Qual o risco de a guerra extrapolar as fronteiras da Síria e mergulhar o Oriente Médio em uma roda de insanidades ainda maior? O que virá depois do bombardeio americano e do ataque químico?
Estas são perguntas que o mundo se faz nesta sexta-feira, horas depois de Donald Trump ter jogado 59 mísseis Tomahawk contra a base de Shayrat, de onde teriam partido os aviões do governo de Bashar al-Assad carregados com gases tóxicos a caminho do vilarejo de Khan Sheikhoun.
A Síria possui um dos maiores arsenais militares de um país árabe na região. Al-Assad não é um líder cambaleante, como outrora foram Hosni Mubarak, no Egito, e Muamar Kadafi, na Líbia. Ou seja, salvo conspirações de última hora, o ditador detém suas forças armadas na mão. Deserções ou insurreições na caserna, que poderiam levar um golpe interno, são improváveis nesse momento.
Seu território está fragmentado, é verdade. Há grandes áreas ainda dominadas por forças da oposição, terroristas do Estado Islâmico e outros grupelhos extremistas, mas o governo mantém o controle da maior parte do país. Há meses, Al-Assad esmagou seus inimigos em Aleppo e Homs, com o apoio da aviação Rússia.

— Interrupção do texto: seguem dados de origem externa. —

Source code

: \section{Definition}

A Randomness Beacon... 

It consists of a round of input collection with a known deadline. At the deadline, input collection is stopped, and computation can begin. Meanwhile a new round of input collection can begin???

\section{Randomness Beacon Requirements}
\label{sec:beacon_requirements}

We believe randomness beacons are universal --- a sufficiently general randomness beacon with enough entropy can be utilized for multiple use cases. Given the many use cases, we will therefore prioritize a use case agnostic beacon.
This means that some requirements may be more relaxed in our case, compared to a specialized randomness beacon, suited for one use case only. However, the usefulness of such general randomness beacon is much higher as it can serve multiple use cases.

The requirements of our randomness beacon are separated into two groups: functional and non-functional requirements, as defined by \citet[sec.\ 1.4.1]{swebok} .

Isso nos leva a questionar: o que o teria passado pela cabeça do ditador ao decidir atacar sua própria população com armas químicas? Este é um mistério até agora. Sabe-se que tiranos jogam contra si e seus cidadãos em atos tresloucados quando estão prestes a serem depostos. Não parece ser o caso de Al-Assad.
O risco de a guerra extrapolar as fronteiras sírias é real. Al-Assad pode escolher alvos regionais dos EUA – bases militares na Arábia Saudita, na Jordânia ou na Turquia – ou, de forma indireta, reocupar áreas no vizinho Líbano – onde a Síria mantém influência pesada. Vale lembrar que na bela região das Colinas de Golã, território que Israel retirou da Síria em 1981, soldados sírios e israelenses ficam frente a frente. Não seria improvável que escaramuças trouxessem Israel, aliado incondicional dos EUA, para a guerra.

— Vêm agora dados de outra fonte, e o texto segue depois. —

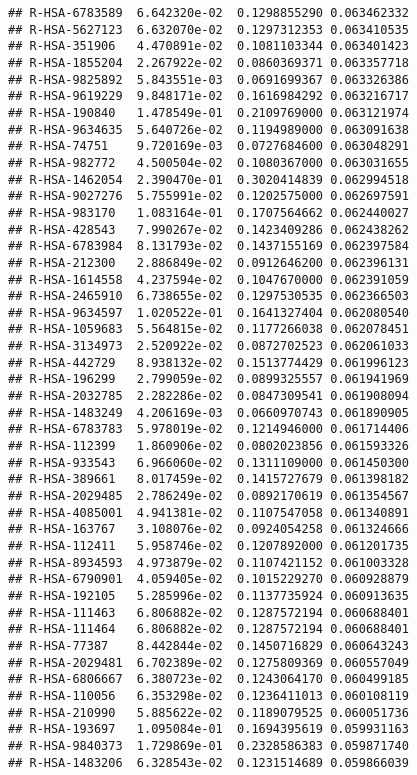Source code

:\documentclass[
]{article}
\begin{document}
\begin{verbatim}
## R-HSA-6783589  6.642320e-02  0.1298855290 0.063462332
## R-HSA-5627123  6.632070e-02  0.1297312353 0.063410535
## R-HSA-351906   4.470891e-02  0.1081103344 0.063401423
## R-HSA-1855204  2.267922e-02  0.0860369371 0.063357718
## R-HSA-9825892  5.843551e-03  0.0691699367 0.063326386
## R-HSA-9619229  9.848171e-02  0.1616984292 0.063216717
## R-HSA-190840   1.478549e-01  0.2109769000 0.063121974
## R-HSA-9634635  5.640726e-02  0.1194989000 0.063091638
## R-HSA-74751    9.720169e-03  0.0727684600 0.063048291
## R-HSA-982772   4.500504e-02  0.1080367000 0.063031655
## R-HSA-1462054  2.390470e-01  0.3020414839 0.062994518
## R-HSA-9027276  5.755991e-02  0.1202575000 0.062697591
## R-HSA-983170   1.083164e-01  0.1707564662 0.062440027
## R-HSA-428543   7.990267e-02  0.1423409286 0.062438262
## R-HSA-6783984  8.131793e-02  0.1437155169 0.062397584
## R-HSA-212300   2.886849e-02  0.0912646200 0.062396131
## R-HSA-1614558  4.237594e-02  0.1047670000 0.062391059
## R-HSA-2465910  6.738655e-02  0.1297530535 0.062366503
## R-HSA-9634597  1.020522e-01  0.1641327404 0.062080540
## R-HSA-1059683  5.564815e-02  0.1177266038 0.062078451
## R-HSA-3134973  2.520922e-02  0.0872702523 0.062061033
## R-HSA-442729   8.938132e-02  0.1513774429 0.061996123
## R-HSA-196299   2.799059e-02  0.0899325557 0.061941969
## R-HSA-2032785  2.282286e-02  0.0847309541 0.061908094
## R-HSA-1483249  4.206169e-03  0.0660970743 0.061890905
## R-HSA-6783783  5.978019e-02  0.1214946000 0.061714406
## R-HSA-112399   1.860906e-02  0.0802023856 0.061593326
## R-HSA-933543   6.966060e-02  0.1311109000 0.061450300
## R-HSA-389661   8.017459e-02  0.1415727679 0.061398182
## R-HSA-2029485  2.786249e-02  0.0892170619 0.061354567
## R-HSA-4085001  4.941381e-02  0.1107547058 0.061340891
## R-HSA-163767   3.108076e-02  0.0924054258 0.061324666
## R-HSA-112411   5.958746e-02  0.1207892000 0.061201735
## R-HSA-8934593  4.973879e-02  0.1107421152 0.061003328
## R-HSA-6790901  4.059405e-02  0.1015229270 0.060928879
## R-HSA-192105   5.285996e-02  0.1137735924 0.060913635
## R-HSA-111463   6.806882e-02  0.1287572194 0.060688401
## R-HSA-111464   6.806882e-02  0.1287572194 0.060688401
## R-HSA-77387    8.442844e-02  0.1450716829 0.060643243
## R-HSA-2029481  6.702389e-02  0.1275809369 0.060557049
## R-HSA-6806667  6.380723e-02  0.1243064170 0.060499185
## R-HSA-110056   6.353298e-02  0.1236411013 0.060108119
## R-HSA-210990   5.885622e-02  0.1189079525 0.060051736
## R-HSA-193697   1.095084e-01  0.1694395619 0.059931163
## R-HSA-9840373  1.729869e-01  0.2328586383 0.059871740
## R-HSA-1483206  6.328543e-02  0.1231514689 0.059866039

\end{verbatim}
\end{document}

No Norte, Turquia, que vivia um flerte com os russos, pode ver na oportunidade aberta por Trump um sinal verde para massacrar também militantes curdos do lado sírio. Ataques da aviação turca, que ocorrem com frequência, violam também o território de Al-Assad.
Em seis anos de conflito na Síria, nunca se viu tamanha coesão entre os países ocidentais sobre a necessidade de uma reação ao ataque químico de Khan Sheikhoun. Trump conseguiu apoio dos tradicionais aliados – Israel, Reino Unido e Arábia Saudita, mas há informações de que teria avisado até o Irã de que agiria. Nem Barack Obama conseguiu tamanho apoio no Exterior, quando decidiu bombardear a Líbia de Kadafi. No plano interno, conseguiu, pela primeira vez desde a campanha de 2016 colar as fissuras nas fileiras do Partido Republicano e o apoio dos democratas, como talvez só George W. Bush tenha obtido para atacar o Afeganistão em 2001, pós-11 de Setembro.